Fashion MNIST Samples.

Fashion MNIST (dim:784, class:10).
From the above examples it is clear that the S-rRBF generates unique internal representations compared to the deep models. The visual appearance of the internal representation correlates well with the performance of the S-rRBF. This fact supports our argument that topographic representation can be useful for the internal representation in hierarchical neural networks. It should also be noted that the S-rRBF directly forms a low-dimensional representation in its internal layer as opposed to the other methods that forms high-dimensional representations that are often hard to interpret and require additional dimensional reduction methods such as t-SNE for visualization. Furthermore, it is important to notice that while the S-rRBF is not necessarily the best classifier in each benchmark problem, its performances are still close to the best ones. Overall, S-rRBF is a stable classifier as it performs relatively well on all benchmarks. This is an empirical indication that topographic internal representation adds robustness to a classifier.
In this research we show that it is possible to build a hierarchical neural network that self-organizes a class-relevant topographic internal representation. More specifically, we show that topographic self-organization can emerge as an implication of a supervised learning. Thus, the two learning processes of topographic self-organization and supervised learning, which are often considered to be unrelated, can be viewed as two different aspects of a single learning mechanism where they are only distinguished by the layer they occupy. It should be noted that while self-organization is normally an unsupervised process, here it is not fully unsupervised in that it is directed by the output error. Importantly, the self-organizing process arises from the derivation of a loss function, which is one of the novelty of this study.

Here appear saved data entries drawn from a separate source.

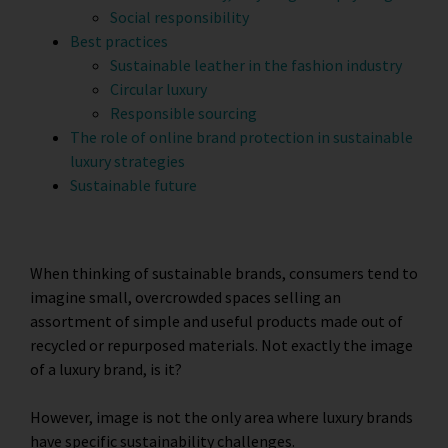
Social responsibility
Best practices
Sustainable leather in the fashion industry
Circular luxury
Responsible sourcing
The role of online brand protection in sustainable
luxury strategies
Sustainable future
When thinking of sustainable brands, consumers tend to
imagine small, overcrowded spaces selling an
assortment of simple and useful products made out of
recycled or repurposed materials. Not exactly the image
of a luxury brand, is it?
However, image is not the only area where luxury brands
have specific sustainability challenges.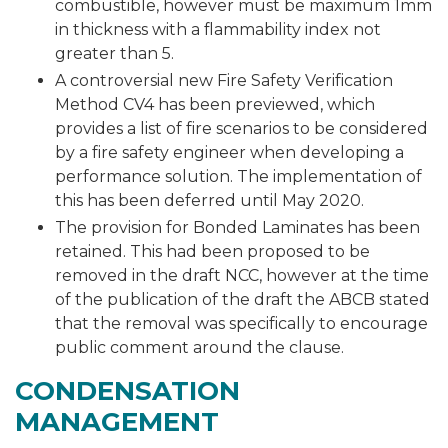
combustible, however must be maximum 1mm
in thickness with a flammability index not
greater than 5.
A controversial new Fire Safety Verification
Method CV4 has been previewed, which
provides a list of fire scenarios to be considered
by a fire safety engineer when developing a
performance solution. The implementation of
this has been deferred until May 2020.
The provision for Bonded Laminates has been
retained. This had been proposed to be
removed in the draft NCC, however at the time
of the publication of the draft the ABCB stated
that the removal was specifically to encourage
public comment around the clause.
CONDENSATION
MANAGEMENT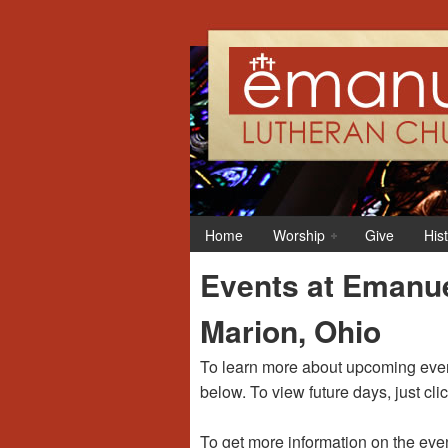
Home
Worship
Give
His
Events at Emanue
Marion, Ohio
To learn more about upcoming event
below. To view future days, just cli
To get more information on the even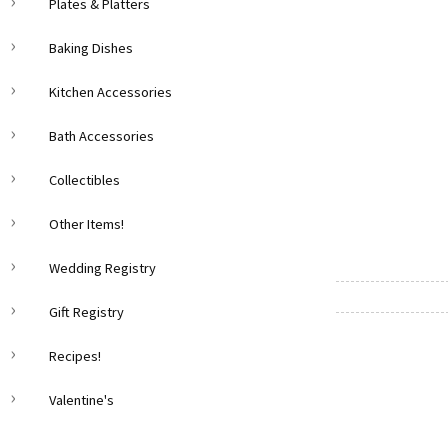
Plates & Platters
Baking Dishes
Kitchen Accessories
Bath Accessories
Collectibles
Other Items!
Wedding Registry
Gift Registry
Recipes!
Valentine's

The experiments show that the classification performance of the proposed model is comparable to that of standard supervised networks. While the proposed model does not always outperform existing conventional models, we found that the performance was comparable to the best performer for most of the diverse benchmark applications. Here we argue that only looking for best accuracy in single applications is not necessarily a good way to evaluate good methods for machine learning and applications of artificial intelligence methods. Specific machine learning methods often perform well on data sets for which they have been designed. However, it is well acknowledged that sufficient performance in a variety of tasks is useful in many applications such as robotics for systems that have to function well in changing environments and a variety of tasks. Also, it is likely that robust and versatile systems are potentially important to understand human abilities better. After all, it has been shown that engineered systems can outperform humans, such as a calculator multiplying two large numbers. However, the versatility of humans skills is still unmatched by artificial intelligence systems, and topographic organization have been observed in the human brain.